* [Условие задания]:
Перепишите из рассказа об Афганистане без изменений отрывок от «Вот запись его» до «ими просто дорожил.».

* [Текст для изучения]:
«Стимулирование массового доносительства никогда не давало позитивного результата...»
Владислав Егоров
Скоро День Победы, и все пишут и будут писать про ту войну, про самую большую. Это понятно. Но были и другие войны, поскромней, русские тоже ездили на них и как-то воевали. Когда похоже на победу, когда нет, по-разному. Но было же сказано — «и пораженье от победы ты сам не должен отличить», это не дословно, но близко к смыслу. Что-то это да значит. Кому не понятно, у того будет повод еще пораскинуть мозгом.
Эту историю из своей жизни рассказал мне Андреич, Александр Проханов. Мой старший товарищ и собутыльник — и в то же время идейный противник. Человек, стремящийся рассмотреть хоть краешек истины, не увидит тут противоречия, как мне представляется.
Вот запись его рассказа, как я его запомнил:
— У меня были часы, которые я купил, по-моему, в Индии. Я их сразу полюбил, они были такие красивые, с роскошным, как бы хрустальным стеклом. Меня пленяло в них именно это вот граненое толстое стекло, как бы призма, циферблат там был, конечно, один, но спектрально он раскалывался на три. Эти часы страшно мне нравились, я ими просто дорожил.
Они были на мне, когда я отправился в Афганистан, в очередной мой командировочный туда заезд, когда выводили пять наших полков. В Шинданд я приехал, там было очень интересно. С теми местами у меня много связано…
И вот митинг. Афганцы, наши, выстроены и солдаты, и офицеры, генералы даже. И — танки. Я дружил с командиром дивизии и договорился, что сяду в танк комполка, и мы вместе уедем в Советский Союз.
Митинг был очень торжественный — один я чего стоил! В белом костюме, при галстуке — ну а как ты хочешь, представитель же делегации! Когда митинг подходил к концу, я слинял с трибуны и нырнул в люк танка — головного, командирского. Мы задраились и поперли с Шинданда к границе. Причем шли мы так: танки развернули пушки елочками и долбили по окрестным горам. Там могли быть засады, и наши превентивно шарахали по вершинам. Мы на огромной скорости по той дороге мчались, со мной внутри танка, в этом белом элегантном костюме и в танковом шлеме. Помню, всю дорогу спать хотел ужасно, а только как там заснешь.
Из Шинданда мы приехали в Герат, это уже близко к Тегерану. Там было расположение знаменитого гератского полка, он участвовал во всех операциях. Город очень мятежный, там все время надо было проводить войсковые операции, бомбить и стрелять, чтобы он вел себя прилично, этот город.

* [Исходные документы в виде простого текста]:

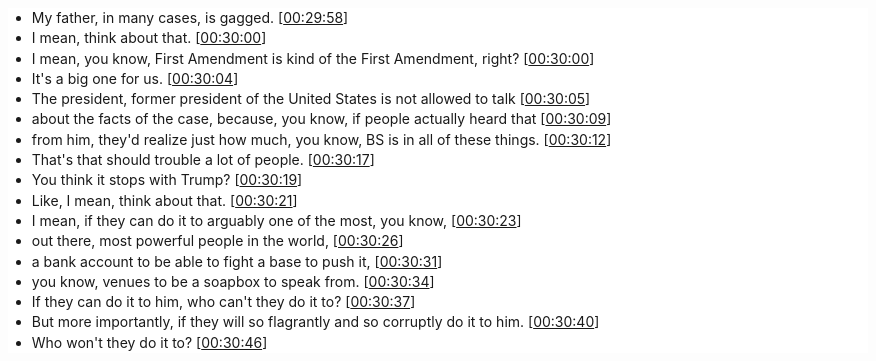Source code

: *  My father, in many cases, is gagged. [[00:29:58](https://www.youtube.com/watch?v=ZfIMO-glGFc&t=1798.1599999999999s)]
*  I mean, think about that. [[00:30:00](https://www.youtube.com/watch?v=ZfIMO-glGFc&t=1800.1999999999998s)]
*  I mean, you know, First Amendment is kind of the First Amendment, right? [[00:30:00](https://www.youtube.com/watch?v=ZfIMO-glGFc&t=1800.7199999999998s)]
*  It's a big one for us. [[00:30:04](https://www.youtube.com/watch?v=ZfIMO-glGFc&t=1804.1999999999998s)]
*  The president, former president of the United States is not allowed to talk [[00:30:05](https://www.youtube.com/watch?v=ZfIMO-glGFc&t=1805.9599999999998s)]
*  about the facts of the case, because, you know, if people actually heard that [[00:30:09](https://www.youtube.com/watch?v=ZfIMO-glGFc&t=1809.32s)]
*  from him, they'd realize just how much, you know, BS is in all of these things. [[00:30:12](https://www.youtube.com/watch?v=ZfIMO-glGFc&t=1812.56s)]
*  That's that should trouble a lot of people. [[00:30:17](https://www.youtube.com/watch?v=ZfIMO-glGFc&t=1817.28s)]
*  You think it stops with Trump? [[00:30:19](https://www.youtube.com/watch?v=ZfIMO-glGFc&t=1819.68s)]
*  Like, I mean, think about that. [[00:30:21](https://www.youtube.com/watch?v=ZfIMO-glGFc&t=1821.0s)]
*  I mean, if they can do it to arguably one of the most, you know, [[00:30:23](https://www.youtube.com/watch?v=ZfIMO-glGFc&t=1823.1200000000001s)]
*  out there, most powerful people in the world, [[00:30:26](https://www.youtube.com/watch?v=ZfIMO-glGFc&t=1826.88s)]
*  a bank account to be able to fight a base to push it, [[00:30:31](https://www.youtube.com/watch?v=ZfIMO-glGFc&t=1831.2s)]
*  you know, venues to be a soapbox to speak from. [[00:30:34](https://www.youtube.com/watch?v=ZfIMO-glGFc&t=1834.0800000000002s)]
*  If they can do it to him, who can't they do it to? [[00:30:37](https://www.youtube.com/watch?v=ZfIMO-glGFc&t=1837.3600000000001s)]
*  But more importantly, if they will so flagrantly and so corruptly do it to him. [[00:30:40](https://www.youtube.com/watch?v=ZfIMO-glGFc&t=1840.8s)]
*  Who won't they do it to? [[00:30:46](https://www.youtube.com/watch?v=ZfIMO-glGFc&t=1846.3200000000002s)]
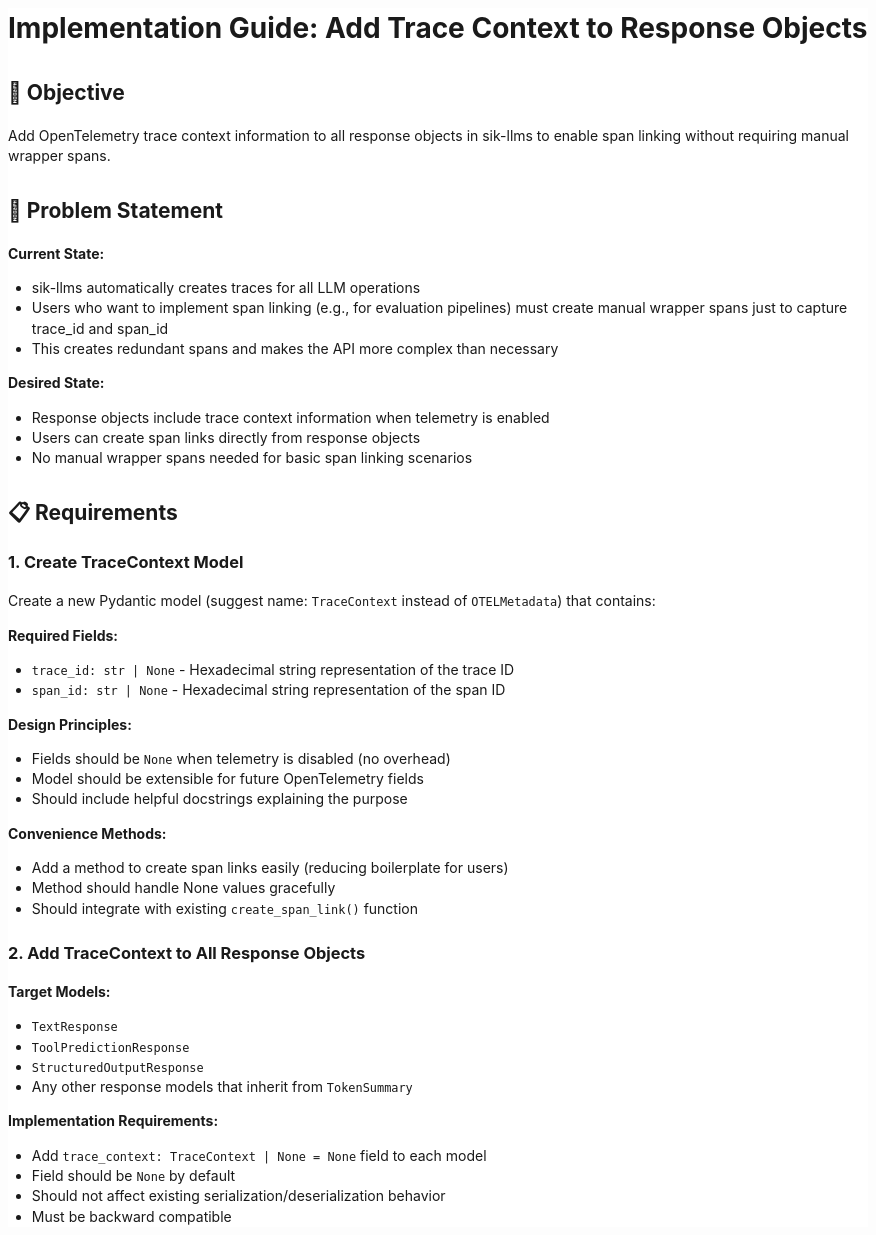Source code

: # Implementation Guide: Add Trace Context to Response Objects

## 🎯 Objective

Add OpenTelemetry trace context information to all response objects in sik-llms to enable span linking without requiring manual wrapper spans.

## 🤔 Problem Statement

**Current State:**
- sik-llms automatically creates traces for all LLM operations
- Users who want to implement span linking (e.g., for evaluation pipelines) must create manual wrapper spans just to capture trace_id and span_id
- This creates redundant spans and makes the API more complex than necessary

**Desired State:**
- Response objects include trace context information when telemetry is enabled
- Users can create span links directly from response objects
- No manual wrapper spans needed for basic span linking scenarios

## 📋 Requirements

### 1. Create TraceContext Model

Create a new Pydantic model (suggest name: `TraceContext` instead of `OTELMetadata`) that contains:

**Required Fields:**
- `trace_id: str | None` - Hexadecimal string representation of the trace ID
- `span_id: str | None` - Hexadecimal string representation of the span ID

**Design Principles:**
- Fields should be `None` when telemetry is disabled (no overhead)
- Model should be extensible for future OpenTelemetry fields
- Should include helpful docstrings explaining the purpose

**Convenience Methods:**
- Add a method to create span links easily (reducing boilerplate for users)
- Method should handle None values gracefully
- Should integrate with existing `create_span_link()` function

### 2. Add TraceContext to All Response Objects

**Target Models:**
- `TextResponse`
- `ToolPredictionResponse` 
- `StructuredOutputResponse`
- Any other response models that inherit from `TokenSummary`

**Implementation Requirements:**
- Add `trace_context: TraceContext | None = None` field to each model
- Field should be `None` by default
- Should not affect existing serialization/deserialization behavior
- Must be backward compatible
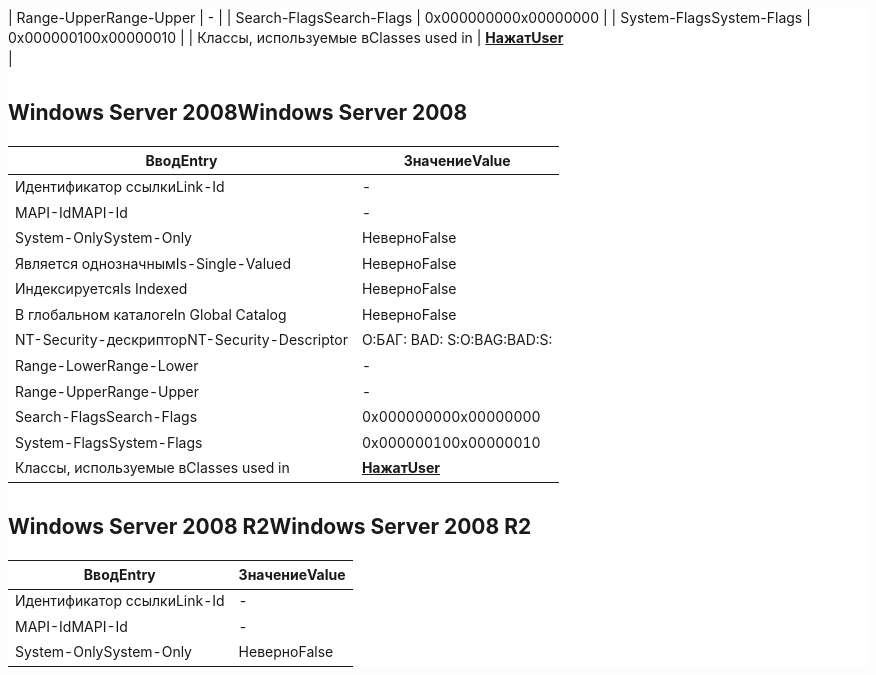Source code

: | <span data-ttu-id="96710-194">Range-Upper</span><span class="sxs-lookup"><span data-stu-id="96710-194">Range-Upper</span></span>            | \-                                |
| <span data-ttu-id="96710-195">Search-Flags</span><span class="sxs-lookup"><span data-stu-id="96710-195">Search-Flags</span></span>           | <span data-ttu-id="96710-196">0x00000000</span><span class="sxs-lookup"><span data-stu-id="96710-196">0x00000000</span></span>                        |
| <span data-ttu-id="96710-197">System-Flags</span><span class="sxs-lookup"><span data-stu-id="96710-197">System-Flags</span></span>           | <span data-ttu-id="96710-198">0x00000010</span><span class="sxs-lookup"><span data-stu-id="96710-198">0x00000010</span></span>                        |
| <span data-ttu-id="96710-199">Классы, используемые в</span><span class="sxs-lookup"><span data-stu-id="96710-199">Classes used in</span></span>        | [<span data-ttu-id="96710-200">**Нажат**</span><span class="sxs-lookup"><span data-stu-id="96710-200">**User**</span></span>](c-user.md)<br/> |



## <a name="windows-server-2008"></a><span data-ttu-id="96710-201">Windows Server 2008</span><span class="sxs-lookup"><span data-stu-id="96710-201">Windows Server 2008</span></span>



| <span data-ttu-id="96710-202">Ввод</span><span class="sxs-lookup"><span data-stu-id="96710-202">Entry</span></span> | <span data-ttu-id="96710-203">Значение</span><span class="sxs-lookup"><span data-stu-id="96710-203">Value</span></span> |
|------------------------|-----------------------------------|
| <span data-ttu-id="96710-204">Идентификатор ссылки</span><span class="sxs-lookup"><span data-stu-id="96710-204">Link-Id</span></span>                | \-                                |
| <span data-ttu-id="96710-205">MAPI-Id</span><span class="sxs-lookup"><span data-stu-id="96710-205">MAPI-Id</span></span>                | \-                                |
| <span data-ttu-id="96710-206">System-Only</span><span class="sxs-lookup"><span data-stu-id="96710-206">System-Only</span></span>            | <span data-ttu-id="96710-207">Неверно</span><span class="sxs-lookup"><span data-stu-id="96710-207">False</span></span>                             |
| <span data-ttu-id="96710-208">Является однозначным</span><span class="sxs-lookup"><span data-stu-id="96710-208">Is-Single-Valued</span></span>       | <span data-ttu-id="96710-209">Неверно</span><span class="sxs-lookup"><span data-stu-id="96710-209">False</span></span>                             |
| <span data-ttu-id="96710-210">Индексируется</span><span class="sxs-lookup"><span data-stu-id="96710-210">Is Indexed</span></span>             | <span data-ttu-id="96710-211">Неверно</span><span class="sxs-lookup"><span data-stu-id="96710-211">False</span></span>                             |
| <span data-ttu-id="96710-212">В глобальном каталоге</span><span class="sxs-lookup"><span data-stu-id="96710-212">In Global Catalog</span></span>      | <span data-ttu-id="96710-213">Неверно</span><span class="sxs-lookup"><span data-stu-id="96710-213">False</span></span>                             |
| <span data-ttu-id="96710-214">NT-Security-дескриптор</span><span class="sxs-lookup"><span data-stu-id="96710-214">NT-Security-Descriptor</span></span> | <span data-ttu-id="96710-215">О:БАГ: BAD: S:</span><span class="sxs-lookup"><span data-stu-id="96710-215">O:BAG:BAD:S:</span></span>                      |
| <span data-ttu-id="96710-216">Range-Lower</span><span class="sxs-lookup"><span data-stu-id="96710-216">Range-Lower</span></span>            | \-                                |
| <span data-ttu-id="96710-217">Range-Upper</span><span class="sxs-lookup"><span data-stu-id="96710-217">Range-Upper</span></span>            | \-                                |
| <span data-ttu-id="96710-218">Search-Flags</span><span class="sxs-lookup"><span data-stu-id="96710-218">Search-Flags</span></span>           | <span data-ttu-id="96710-219">0x00000000</span><span class="sxs-lookup"><span data-stu-id="96710-219">0x00000000</span></span>                        |
| <span data-ttu-id="96710-220">System-Flags</span><span class="sxs-lookup"><span data-stu-id="96710-220">System-Flags</span></span>           | <span data-ttu-id="96710-221">0x00000010</span><span class="sxs-lookup"><span data-stu-id="96710-221">0x00000010</span></span>                        |
| <span data-ttu-id="96710-222">Классы, используемые в</span><span class="sxs-lookup"><span data-stu-id="96710-222">Classes used in</span></span>        | [<span data-ttu-id="96710-223">**Нажат**</span><span class="sxs-lookup"><span data-stu-id="96710-223">**User**</span></span>](c-user.md)<br/> |



## <a name="windows-server-2008-r2"></a><span data-ttu-id="96710-224">Windows Server 2008 R2</span><span class="sxs-lookup"><span data-stu-id="96710-224">Windows Server 2008 R2</span></span>



| <span data-ttu-id="96710-225">Ввод</span><span class="sxs-lookup"><span data-stu-id="96710-225">Entry</span></span> | <span data-ttu-id="96710-226">Значение</span><span class="sxs-lookup"><span data-stu-id="96710-226">Value</span></span> |
|------------------------|-----------------------------------|
| <span data-ttu-id="96710-227">Идентификатор ссылки</span><span class="sxs-lookup"><span data-stu-id="96710-227">Link-Id</span></span>                | \-                                |
| <span data-ttu-id="96710-228">MAPI-Id</span><span class="sxs-lookup"><span data-stu-id="96710-228">MAPI-Id</span></span>                | \-                                |
| <span data-ttu-id="96710-229">System-Only</span><span class="sxs-lookup"><span data-stu-id="96710-229">System-Only</span></span>            | <span data-ttu-id="96710-230">Неверно</span><span class="sxs-lookup"><span data-stu-id="96710-230">False</span></span>                             |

* [Решение задачи]:
Вот запись его рассказа, как я его запомнил:
— У меня были часы, которые я купил, по-моему, в Индии. Я их сразу полюбил, они были такие красивые, с роскошным, как бы хрустальным стеклом. Меня пленяло в них именно это вот граненое толстое стекло, как бы призма, циферблат там был, конечно, один, но спектрально он раскалывался на три. Эти часы страшно мне нравились, я ими просто дорожил.